OK, I'll take a look. That table can be found in /data/rawdata/pseo/latest_release/co/pseo_co_partners.txt (on DEV only for now)

jodyhoonstarr commented 3 years ago

Are those files going to be dropped into the schema itself or are we considering it data?

heathhayward commented 3 years ago

we are considering it data. Does that mean it has to be hardcoded?

jodyhoonstarr commented 3 years ago

Yeah, for it to be regenerated on the fly it has to be stuck into the 4.8 folder. We can use the hardcoded example and point to the data location using latest_release.

jodyhoonstarr commented 3 years ago

e.g. https://lehd.ces.census.gov/data/pseo/latest_release/co/pseo_co_partners.txt (which won't work until the data is pushed obviously)

heathhayward commented 3 years ago

OK, great. The new 8.4 section looks good to me. Should I run it by Stephen now?

srt1 commented 3 years ago

Section 8.4 looks pretty good to me. The only thing I notice that was missed was that _labelinstitution.csv in 8.4.2 should be a hyperlink to that file in the current schema (same link as 6.13.2)

Also, please update section 9. Changes with a second bullet:

Thanks.

srt1 commented 3 years ago

Trying to catch up with Jody's earlier comment, I'm OK with hardcoding the CO example. If we change the methodology (say, change the reference year), we might want to edit it, but I don't know whether it's worth it to make it dynamic at this time. Note, since the schema does say 2015, we'll have to update the schema anyway, if we change that.

Note, pseo_[ST]_partners.txt is not intended to be a link in the schema. The one other place we reference a file like that is labelgeography[ST].csv. It's a little cludgey, but it's not a link.

I wouldn't consider it a requirement to link directly to each state partner file - the whole idea with making it data is that the partner list (and institution list) itself is not part of the schema.

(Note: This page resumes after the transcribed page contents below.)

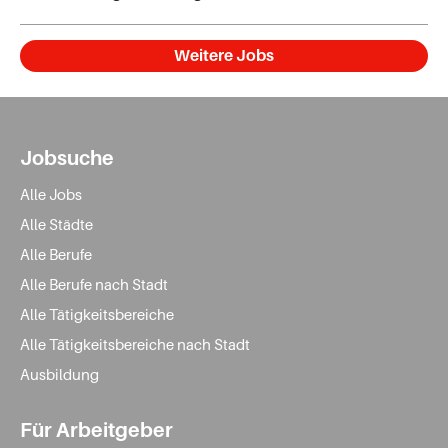
Weitere Jobs
Jobsuche
Alle Jobs
Alle Städte
Alle Berufe
Alle Berufe nach Stadt
Alle Tätigkeitsbereiche
Alle Tätigkeitsbereiche nach Stadt
Ausbildung
Für Arbeitgeber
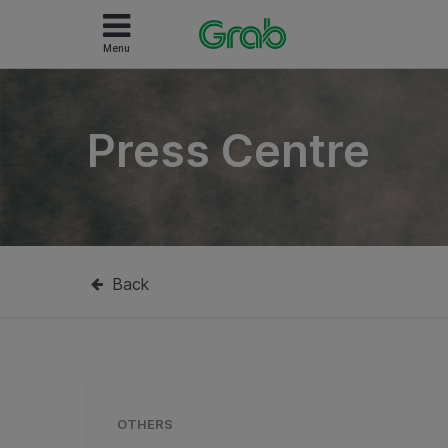
Menu
Press Centre
Back
OTHERS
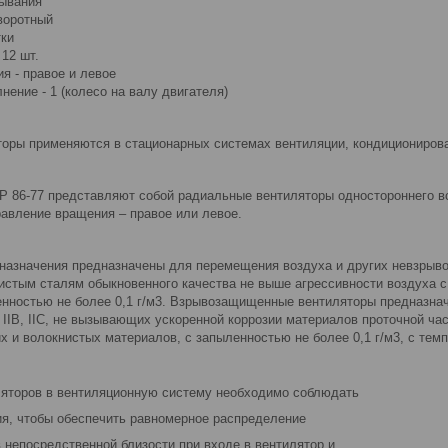
ывания
воротный
тки
 12 шт.
я - правое и левое
нение - 1 (колесо на валу двигателя)
оры применяются в стационарных системах вентиляции, кондиционирован
Р 86-77 представляют собой радиальные вентиляторы одностороннего в
равление вращения – правое или левое.
назначения предназначены для перемещения воздуха и других невзрывоо
истым сталям обыкновенного качества не выше агрессивности воздуха с
енностью не более 0,1 г/м3. Взрывозащищенные вентиляторы предназн
, IIВ, IIС, не вызывающих ускоренной коррозии материалов проточной час
 и волокнистых материалов, с запыленностью не более 0,1 г/м3, с темп
ляторов в вентиляционную систему необходимо соблюдать
я, чтобы обеспечить равномерное распределение
 непосредственной близости при входе в вентилятор и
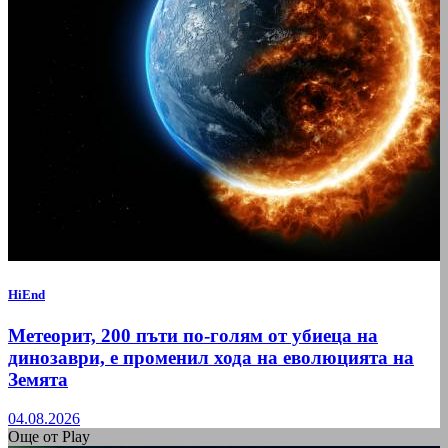
HiEnd
Метеорит, 200 пъти по-голям от убиеца на
динозаври, е променил хода на еволюцията на
Земята
04.08.2026
Още от Play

The schema just needs to describe what is in those files. But up to you guys if you want to link to something.

srt1 commented 3 years ago

I think it looks good, after Jody's last edit. One last tweak - see inconsistent capitalization of the word "files". I guess the convention is to use uppercase? (section 8.4)

  1. Metadata

    8.1. Version Metadata for QWI, J2J, and PSEO Files (version.txt) 8.2. Additional Metadata for J2JOD Files (avail.csv) 8.3. Metadata on Indicator Availability 8.4. Additional metadata for PSEO files 8.4.1. PSEO Data Partners and Coverage (pseo_[ST]partners.txt) 8.4.2. Institutions available within PSEO (pseo[ST]_institutions.csv)

jodyhoonstarr commented 3 years ago

Taking a scroll through the rest of the schema the titlecasing is kinda all over the place. Spinning off another ticket to make this more consistent.

srt1 commented 3 years ago

No requirement from me to go through the rigamarole. At your leisure. I just noted that in the TOC.

srt1 commented 3 years ago

BTW, I am signing off on section 8.4. Feel free to close - wasn't sure if you had anything else to do on this.